そんなわけない、久しぶりに会えて、話したいことが山々だ。でも今は許して欲しい。こんな自分勝手な僕を。
僕は視線を合わせる。
「ちがう。用事があるんだ」
「用事?」
「ああ。ちょっと……待ち合わせをしてるんだ。」
「待ち合わせ? なんだー。そういうことなら仕方ないね……それなら用事が終わったら戻っておいでよ。みんなでお祝いしてあげるから!」
そこへ口を挟んだ千鶴。その先を聞かないでくれて助かった。
「……分かった。ありがとう。」
申し訳ない気持ちながらもみんなを後にする。
展望台は村の北東だっけ。
展望台に向かってる間に、思い出した事がある。
この村祭の名前のことだ。思い出すきっかけとなったのは顔見知りの通行人だ。
『うたかた祭』と言う名の祭り。水面に浮かぶ泡のように儚く消えやすいもののことだそうだ。
意味についてなんて考えたこともなかった。
その男はこう呟いていた。
一夜だけ戻る死者や、一晩だけの祭り……どちらも儚いものだよな、と。
そして、知らなかったこともある。うたかた祭りのお面の意味だ。
死者を迎えるためにお面をつけて、村を練り歩くのが伝統だそうだ。
死者は恥ずかしがりだから、お面をつけて、お祭りを楽しみに来る。みんながお面をつければ、誰が死者か分からないから、死者も遊びに来やすいと。
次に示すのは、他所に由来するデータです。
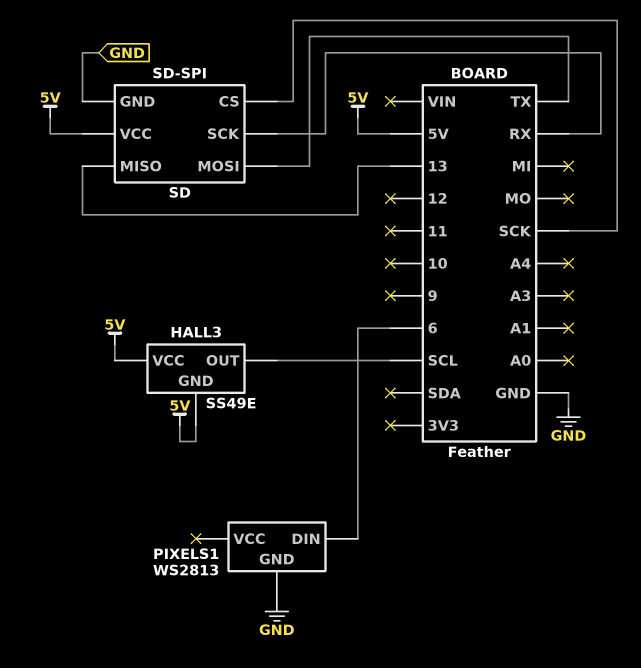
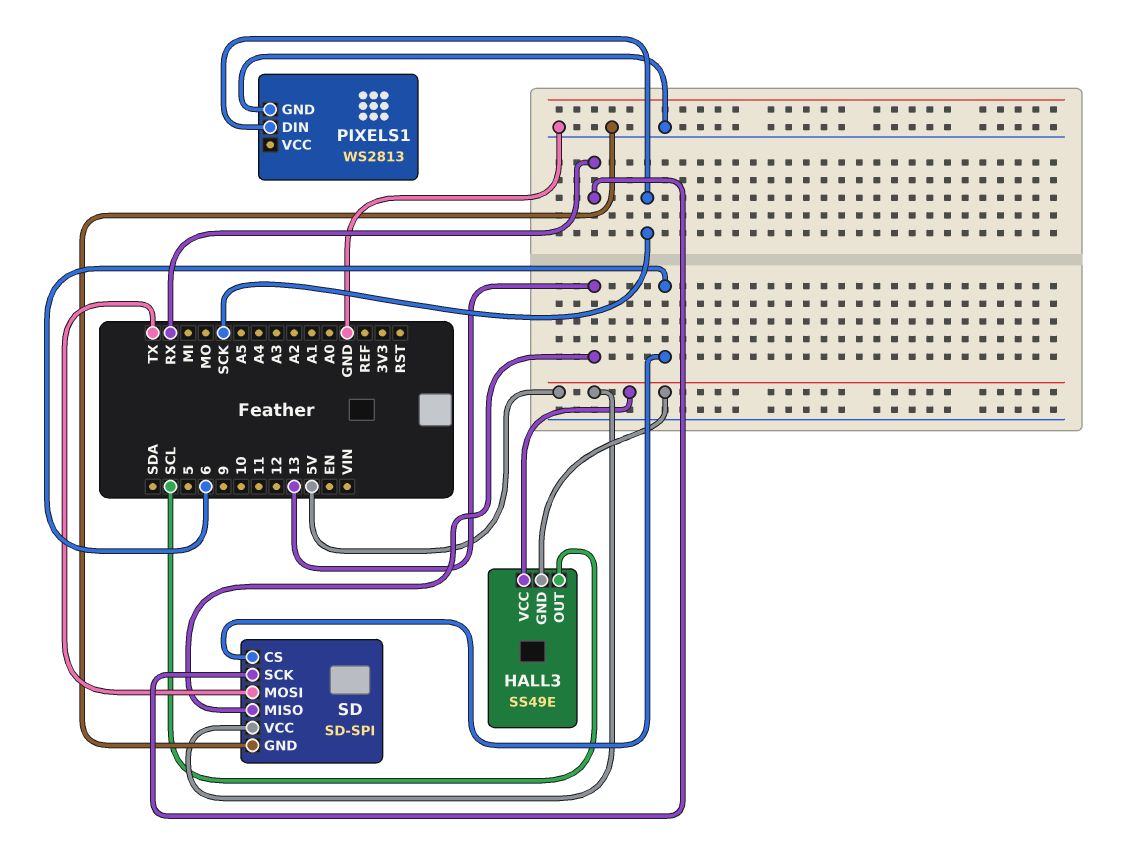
PIXELS1 pin DIN: 6 -> SCK
SD pin CS: SCK -> 6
ちょくちょくお面をつけてる人は見た。女系の能面や、狐の能面、様々なものだ。
他にも、うたかた祭りの最中、0時ちょうどになる『鎮魂』と言うもの。
最近待宵村近くに、森が崩されて建設されたゴルフ場の事。
待宵村の盆踊りがフォークダンスにとても似てると言う事。
村の南にあり、広場の中心にあるやぐらを囲んで一晩中踊り続ける、しきたりがあること。
この四年間と言う間に色々なことを忘れていた。
気づいた時には『この先展望台』と書かれた看板の前に来ていた。
「さて……行くか。」
少しした坂を進む。
そこには古く、木でできた展望台。ここの崖から飛び出すように作られたものだ。だいぶ広く、木でできた椅子や机もその上にある。
人気はない。街灯も少なく、とても暗い。祭りの騒ぎが聞こえない代わりに、蛍の鳴き声が無数に聞こえてくる。
とりあえず展望台の先端部に行こう……
僕は月の明かりを頼りにして、草の地面から木の展望台に歩き渡り、少し進む。すると背後からガサッと足音が聞こえてきた。
こんな暗い所に人なんて珍しいな。
そう思って振り返った僕は、それを見て目を丸くした。